On this publish, now we have proven how one can deploy a state-of-the-art GeoFM (Clay) on AWS and have explored one particular use case – monitoring deforestation within the Amazon rainforest – in larger element. The identical method is relevant to a big number of business use case. For instance, insurance coverage corporations can use an analogous method to ours to evaluate injury after pure disasters together with hurricanes, floods or fires and preserve monitor of their insured belongings. Agricultural organizations can use GeoFMs for crop sort identification, crop yield predictions, or different use instances. We additionally envision high-impact use instances in industries like city planning, emergency and catastrophe response, provide chain and world commerce, sustainability and environmental modeling, and plenty of others. To get began making use of GeoFMs to your personal earth statement use case, try the accompanying GitHub repository, which has the stipulations and a step-by-step walkthrough to run it by yourself space of curiosity.
Concerning the Authors
Dr. Karsten Schroer is a Senior Machine Studying (ML) Prototyping Architect at AWS, targeted on serving to clients leverage synthetic intelligence (AI), ML, and generative AI applied sciences. With deep ML experience, he collaborates with corporations throughout industries to design and implement data- and AI-driven options that generate enterprise worth. Karsten holds a PhD in utilized ML.

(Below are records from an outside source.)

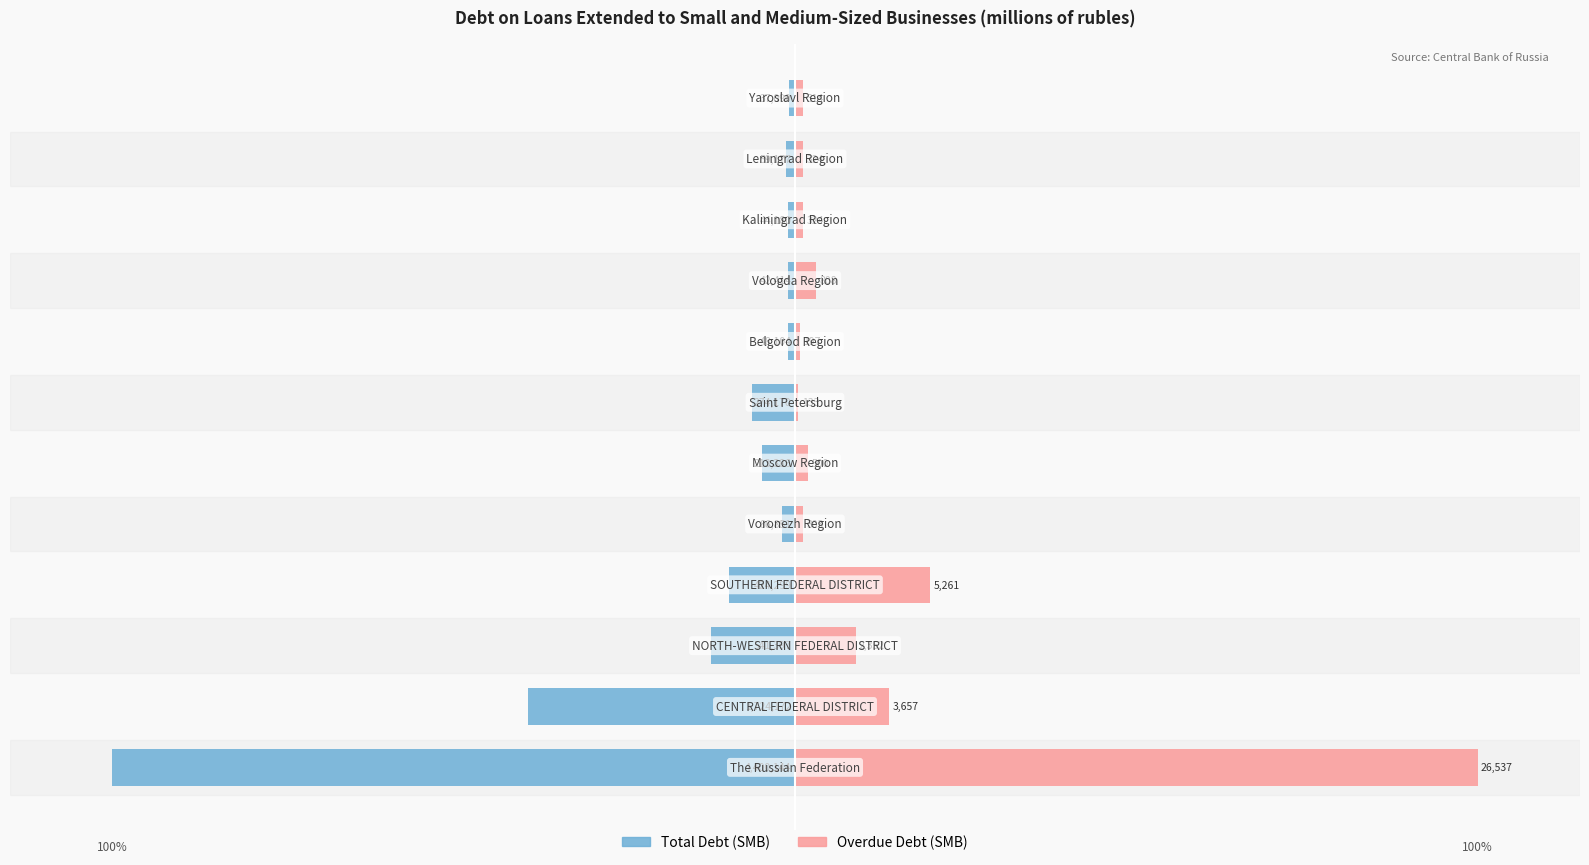

What is the value of the Total Debt (SMB) bar at the 2nd from the left?

-39.2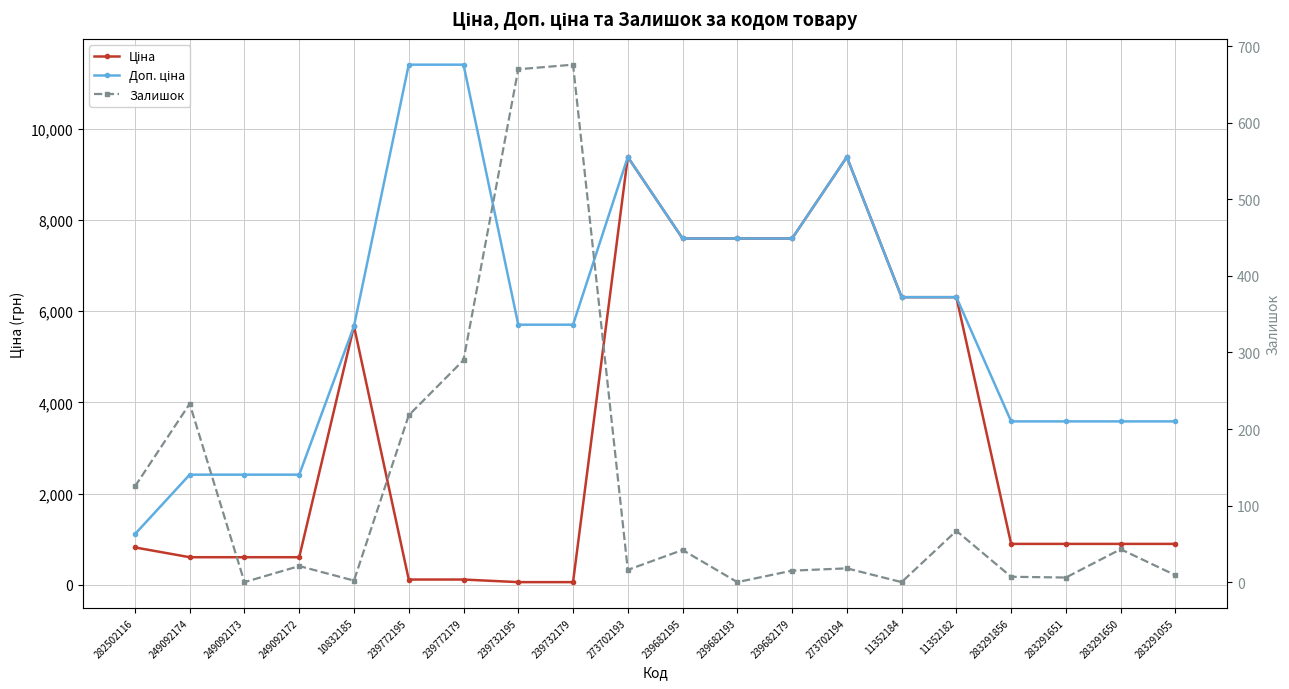

Does the chart display data point markers on the line(s)?

Yes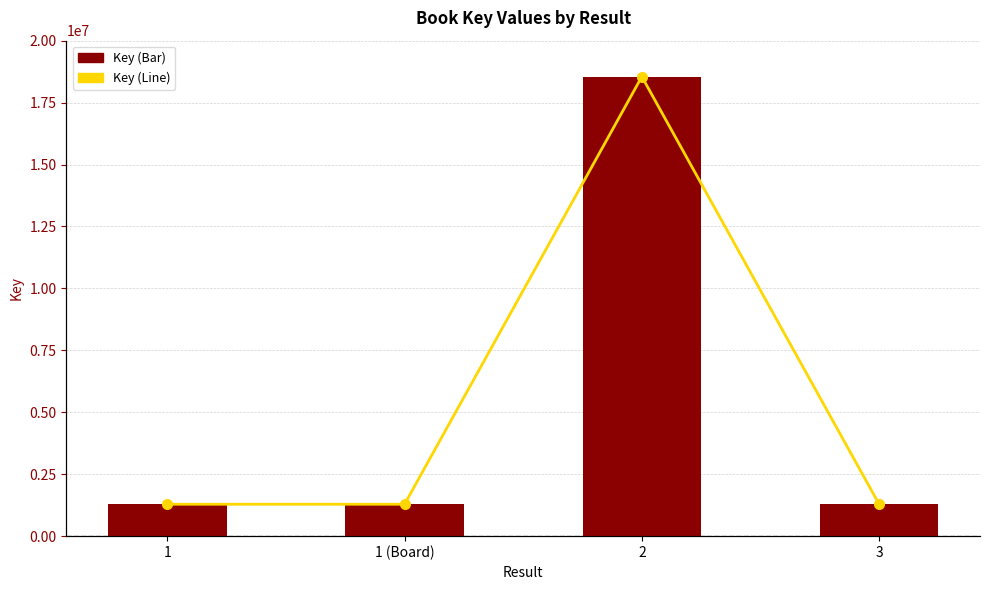

What is the average value of the Key (Line) series?

5603235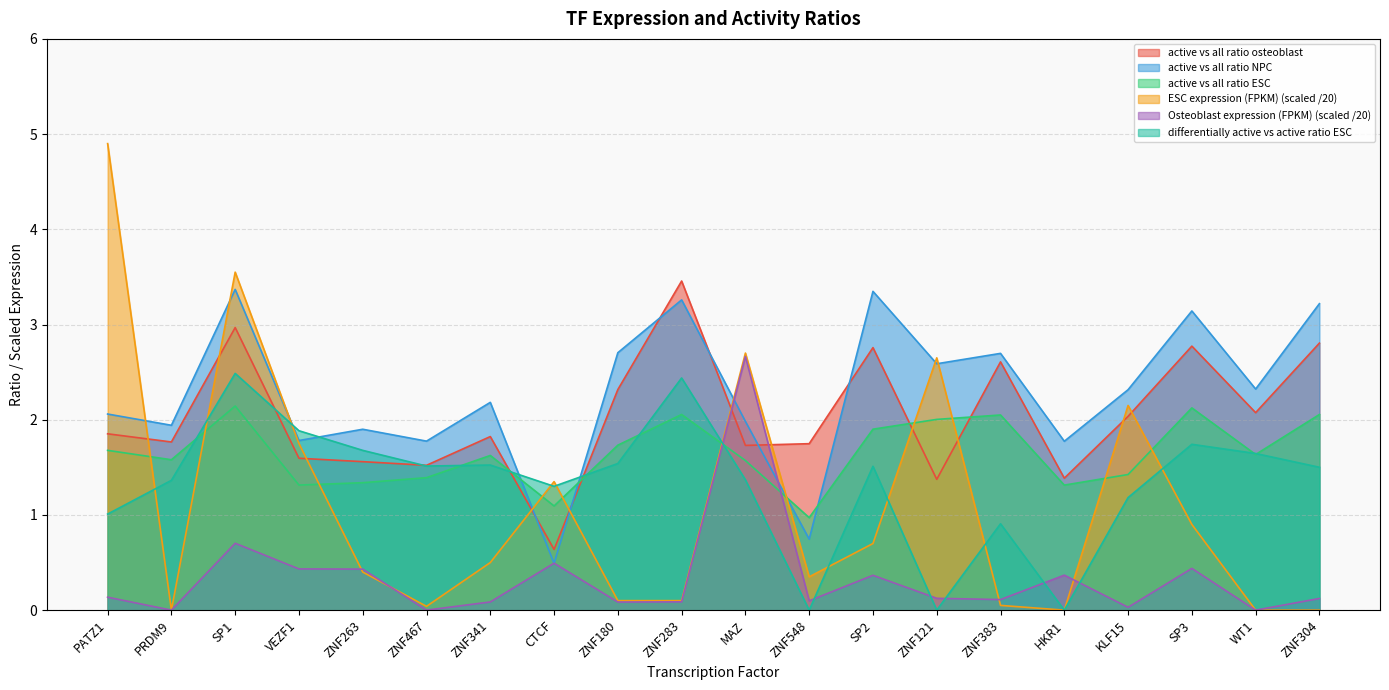

What is the total value across all series at ZNF383?

8.4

Bishesh Adhikari is a Senior ML Prototyping Architect at AWS with over a decade of expertise in software program engineering and AI/ML. Specializing in GenAI, LLMs, NLP, CV, and GeoSpatial ML, he collaborates with AWS clients to construct options for difficult issues by co-development. His experience accelerates clients’ journey from idea to manufacturing, tackling advanced use instances throughout numerous industries. In his free time, he enjoys mountain climbing, touring, and spending time with household and pals.
Dr. Iza Moise is a Senior Machine Studying (ML) Prototyping Architect at AWS, with experience in each conventional ML and superior methods like basis fashions and imaginative and prescient transformers. She focuses on utilized ML throughout numerous scientific fields, publishing and reviewing at Amazon’s inside ML conferences. Her power lies in translating theoretical advances into sensible options that ship measurable impression by considerate implementation.